国民民主党が21日、きょう衆院本会議で採決する予算案で賛成に回る方針を明らかにした。政府提出の当初予算案に野党が賛成するのは極めて異例で、波紋を広げている。
野党なのに予算案の責任を背負うことに
なぜ賛成に回るのか。玉木代表の発言がすでに報道されているが、まずは同党の正式見解。大塚政調会長が発表した談話では、
高騰を続けるガソリン・軽油価格対策について、政府は私たちの「トリガー条項凍結解除」の提案を採用する方向を示しました。また、政府の予算については、不十分ながらも賃上げと人への投資を重視した内容になっています。
との理由を示している。「トリガー条項凍結解除」は昨年10月の衆院選後、国民と維新が提起する形で脚光を浴びた。特に国民は、ガソリン価格の高騰を受けて、衆院選の投開票日の3日前に公約に緊急追加したことを発表。さらに遡れば、2018年の段階で「税制改革」に盛り込んでいる。
玉木代表としてはまさに“肝煎り”の政策。当初は頑なにトリガー条項発動に否定的だった岸田政権も「選択肢として排除しない」という慎重な物言いながら軟化の兆しは見せている。

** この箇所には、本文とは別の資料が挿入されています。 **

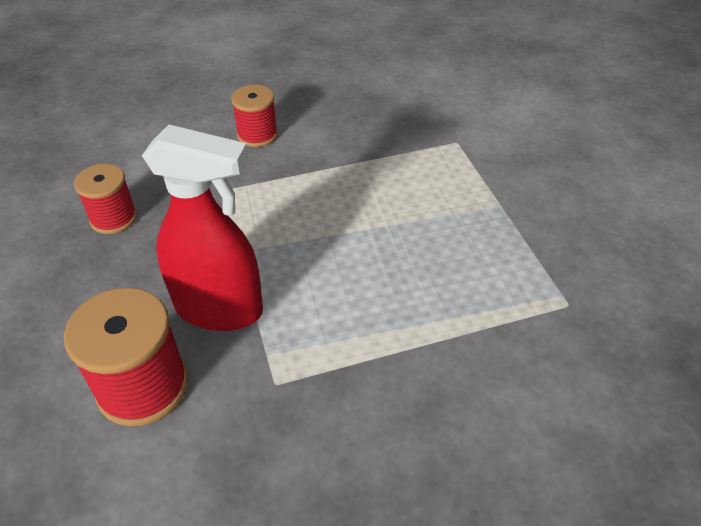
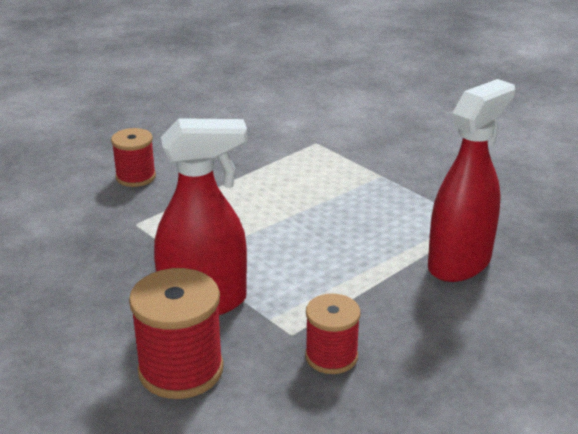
camera: 25 degrees left, 15 degrees down
(113, 218) = (48, 268): red spool -> red spool (331, 356)
(514, 355) = (459, 263): none -> red spray bottle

しかし、まだ政権側から確約を取り付けたようには見えない。「『是々非々』路線をアピールする狙い」(毎日新聞)の一手にはなるが、当初予算案に賛成することは、単に野党として異例というわけではない。仮に今回トリガー条項発動が確約されていた状態であったとしても、「その他大勢」の政策の裏付けとなる予算を承認することになり、国民民主は、野党なのに自民・公明と同じく責任を背負うことになる。政策目的が本意で、連立政権入りを否定するにしても、形の上では“閣外協力”となり、参院選で国民の審判を受けることになる。
維新にすら「政権と取引?」指摘
そういうわけで、従来の政界の“常識”からすれば明らかに反するわけだ。実際、党内で前原代表代行が反対し、前原氏は予算委理事会の出席から外れ、締めくくり質疑の質問者は前原氏から玉木氏に変更された。
他の野党の反応も推して知るべし。選挙協力の可能性が実質的になくなったことで立民が「非常に信じ難い対応」(泉代表)とアレルギーを示すのはお約束としても、リベラル勢力から「ゆ党」と揶揄されるなど、独自の政治行動を取る維新にすら、「政権与党になんらかのディールをしたいのか、入りたいのか、そういう形に捉えられても仕方ない」(藤田幹事長)と指摘される状態だった。
過去10年をさかのぼると、2015年度予算案に次世代の党(当時)が賛成したケースだけ。この時の同党は前年の衆院選で大敗。最高顧問の石原慎太郎氏は若い世代へのバトンタッチを名目にあえて比例名簿最下位になって落選、政界を勇退。その後は党名を「日本のこころ」に変更するも、党勢は回復できぬまま、自民党に吸収された。
トリガーというよりトランプを切りすぎた?
翻って国民民主は昨年の衆院選で8議席から11議席に増やし、比例票も全国合わせて259万票を獲得したばかり。立民や維新との間に埋没のリスクは続いているとはいえ、“ジリ貧”だった次世代の党とは明らかに違う。連合という支持基盤を擁しており、加えて、小池都知事が特別顧問を務める都民ファーストの会との連携を深化。今後の展開によっては、少なくとも衆院比例票で30万票を獲得した東京など首都圏を中心に一定の存在感を見せることはあり得たはずだった。
玉木代表も当然、ここまで書いたような波風が立つのを熟慮した上で“トリガー(引き金)”を引く決断をしたのだろう。問題はここからだ。党勢を一定度拡大し、「対決よりも解決」という独自路線の確立に成功すれば、政党運営のイノベーションになるかもしれない。
だからこそ、参院選に向けての打ち手をどう繰り出すのか重要になる…と思った矢先、夜になって毎日新聞や産経新聞が、都民ファーストの会の荒木千陽代表を参院選東京選挙区に擁立すると打電してきた。国民民主も推薦を出す方向になると報じられている。
国民民主の予算案賛成のタイミングと偶然重なっただけかもしれないが、率直なところ、著名人の立候補も多い首都決戦にあって、当選ラインの50万票以上を集めるには求心力を感じさせるとは言い難い動きだ。個人的には、荒木氏を「当て馬」にして、「本命」の小池氏がサプライズ出馬するくらいの奇策をやらなければ、参院選から政局を動かしていけるようには思えないのだが…。
今の時点では、トリガーというより、トランプ(切り札)2枚を早く切りすぎただけなのか、それともこの後意外な展開を見せるのか、いましばらく生温かく見守られることになりそうだ。